According to Chance at today’s press conference, the current administration represents “stagnation” and the antithesis of pretty much every cause the rapper has championed with his SocialWorks charity, which promotes funding education, mental health access, and youth empowerment. Velazquez said, “I’ve been to SocialWorks events like A Night At The Museum with my family and my little siblings.” Gomez added, “I love what SocialWorks stands for.” Emanuel, on the other hand, is notorious for closing public schools in underserved black and Latino neighborhoods (displacing 12,000 students in 2013 alone), gutting citywide mental health funding, and allegedly covering up the police murder of an African American teenager. Though Chance has said before that he’s not a politician and doesn’t recommend policy his activism and lyrics inform a coherent ideology.

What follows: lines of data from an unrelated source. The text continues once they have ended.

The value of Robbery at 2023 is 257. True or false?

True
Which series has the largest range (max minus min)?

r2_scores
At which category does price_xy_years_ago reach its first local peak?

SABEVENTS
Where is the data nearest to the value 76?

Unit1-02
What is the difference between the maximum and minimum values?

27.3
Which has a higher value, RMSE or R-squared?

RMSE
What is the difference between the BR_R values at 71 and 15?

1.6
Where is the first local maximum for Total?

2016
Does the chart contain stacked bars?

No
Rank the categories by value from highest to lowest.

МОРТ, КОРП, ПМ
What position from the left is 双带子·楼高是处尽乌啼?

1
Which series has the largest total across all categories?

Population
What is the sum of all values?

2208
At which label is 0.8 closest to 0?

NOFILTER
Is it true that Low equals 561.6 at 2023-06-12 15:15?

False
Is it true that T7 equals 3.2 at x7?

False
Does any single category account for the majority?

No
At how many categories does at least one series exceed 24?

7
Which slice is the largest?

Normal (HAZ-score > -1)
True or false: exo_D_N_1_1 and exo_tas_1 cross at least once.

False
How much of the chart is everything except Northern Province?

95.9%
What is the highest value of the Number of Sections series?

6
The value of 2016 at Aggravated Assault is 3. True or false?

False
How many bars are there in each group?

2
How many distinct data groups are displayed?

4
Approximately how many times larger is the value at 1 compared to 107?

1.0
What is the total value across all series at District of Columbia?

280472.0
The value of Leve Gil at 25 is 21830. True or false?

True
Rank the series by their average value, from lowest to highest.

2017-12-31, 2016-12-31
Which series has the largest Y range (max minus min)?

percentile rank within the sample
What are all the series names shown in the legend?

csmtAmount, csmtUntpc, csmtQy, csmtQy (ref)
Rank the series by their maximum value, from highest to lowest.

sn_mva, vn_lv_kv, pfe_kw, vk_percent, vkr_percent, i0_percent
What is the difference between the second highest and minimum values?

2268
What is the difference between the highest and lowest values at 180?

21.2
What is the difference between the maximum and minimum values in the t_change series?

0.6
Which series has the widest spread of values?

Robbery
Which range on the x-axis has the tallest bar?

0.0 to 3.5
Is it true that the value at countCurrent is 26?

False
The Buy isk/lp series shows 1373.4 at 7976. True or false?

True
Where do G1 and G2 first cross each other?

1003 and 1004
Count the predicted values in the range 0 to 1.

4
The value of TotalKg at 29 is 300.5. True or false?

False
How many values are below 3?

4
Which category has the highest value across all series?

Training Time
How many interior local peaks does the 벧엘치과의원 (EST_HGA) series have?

“Amara and I share values and a vision for Chicago that includes equitable education for our kids, reforming our criminal justice system, and bringing new kinds of economic opportunities to our communities without causing displacement,” Chance said.
If Chance’s endorsement kickstarts a groundswell in the city’s youth voter registration totals and other prominent endorsements follow follow his lead, Enyia could be the first African American woman mayor in Chicago history. On top of that, she wouldn’t be a remnant of a past administration like the major candidates so far in former mayor Richard J. Daley’s son Bill Daley, Toni Preckwinkle (who is endorsed by Chance’s father and former Emanuel aide Ken Bennett), former Chicago Police Superintendent Garry McCarthy (who resigned due to his involvement in the LaQuan McDonald case).
As Enyia and Chance spoke, activists from the local student organization Good Kids Mad City, which battles Chicago gun violence, stood behind the pair with banners and hoodies protesting Emanuel’s proposed $95 million dollar police academy. Talking to one of the GKMC members after the conference, 19-year-old Matthew Wilborn, he said that both Chance and Enyia, longtime supporters of the organization told them to plant their banners during the press conference. “Black women have been so historically marginalized and her campaign has been so inspiring. She’s showing what black women can do,” he said. “Chance represents everything I am. I’m a rapper as well but he’s showing that youth are more involved than people think we are.”